Manaus – O presidente da Associação Médica do Amazonas (AMA), doutor Jorge Akel, divulgou que, no ano passado, mais de 500 médicos pediram transferência para outros Estados, por conta dos atrasos constantes de salário. Em vídeo divulgado nas redes sociais, o presidente da associação prestou solidariedade aos profissionais da saúde e falou sobre a dificuldade diária em obter os equipamentos necessários de proteção para o trabalho.

No vídeo, Jorge Akel, que também é secretário do Conselho Regional de Medicina (CRM), fala sobre a luta diária dos profissionais de saúde. “Eu me solidarizo com os profissionais da área da saúde, médicos, enfermeiros, técnicos de enfermagem e demais profissionais, que estão nessa batalha árdua contra a pandemia do coronavírus, enfrentando todas as dificuldade possíveis e imagináveis, tanto os profissionais do serviço público e privado, mas principalmente do público, que estão encontrando uma maior dificuldade pelo aumento exponencial da demanda e dificuldades de equipamentos de proteção”, disse.

Segundo o presidente da AMA, o Estado do Amazonas vem se arrastando com dificuldade para honrar com os compromissos com as cooperativas médicas, desde o início de 2019 até os dias de hoje, com atrasos constantes de pagamento.

“Sempre atrasando os pagamentos, de três a quatro meses.
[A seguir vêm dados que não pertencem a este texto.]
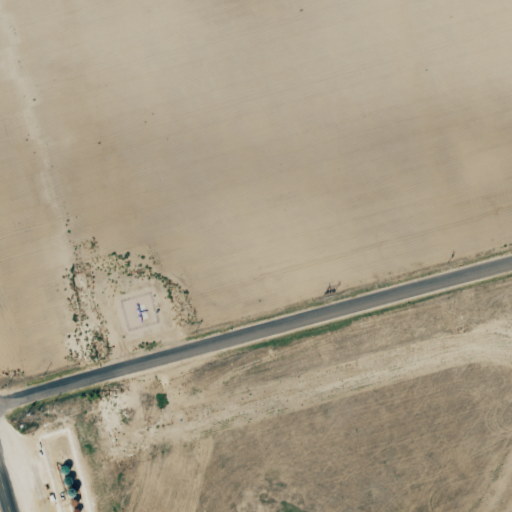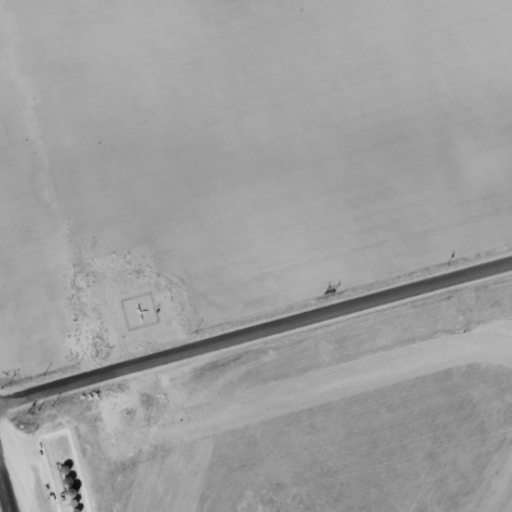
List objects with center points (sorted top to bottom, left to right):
road: (256, 332)
road: (3, 497)
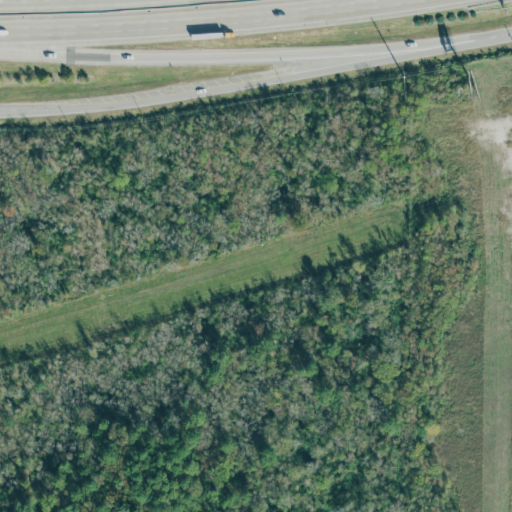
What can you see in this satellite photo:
road: (193, 22)
road: (493, 37)
road: (452, 44)
road: (411, 48)
road: (411, 52)
road: (196, 54)
road: (266, 79)
road: (104, 105)
road: (35, 110)
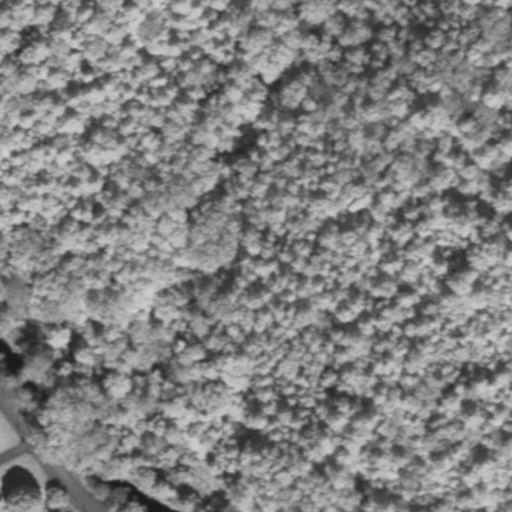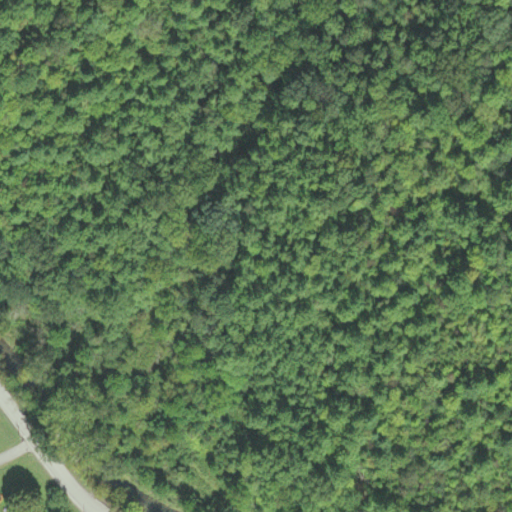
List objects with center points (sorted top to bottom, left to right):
road: (18, 418)
river: (78, 444)
road: (18, 452)
road: (64, 478)
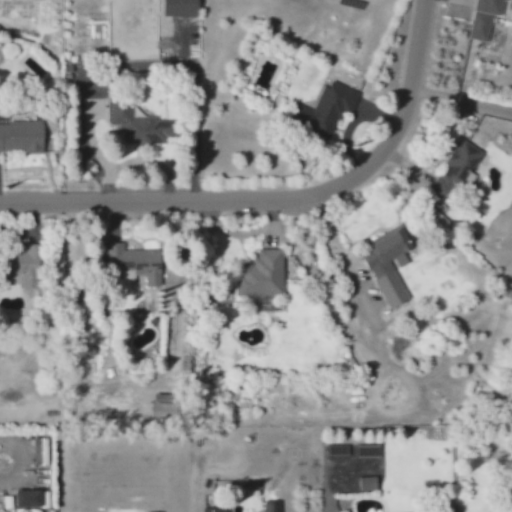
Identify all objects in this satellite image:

O CRM registrou no ano de 2019, um total de 550 médicos que pediram suas transferências, do Amazonas para outros Estados, alegando a dificuldade de manter o sustento da família por conta do atraso constante dos salários”, disse Jorge Akel.

O médico reforça as recomendações do Ministério da Saúde e solicita o apoio da população no combate a proliferação do novo coronavírus. “Pedimos à população colaboração e que exerça os cuidados com a higiene, e as etiquetas de tossir, uso de máscaras, conforme tem sido propagado na mídias as orientações do Ministério da Saúde”, explicou.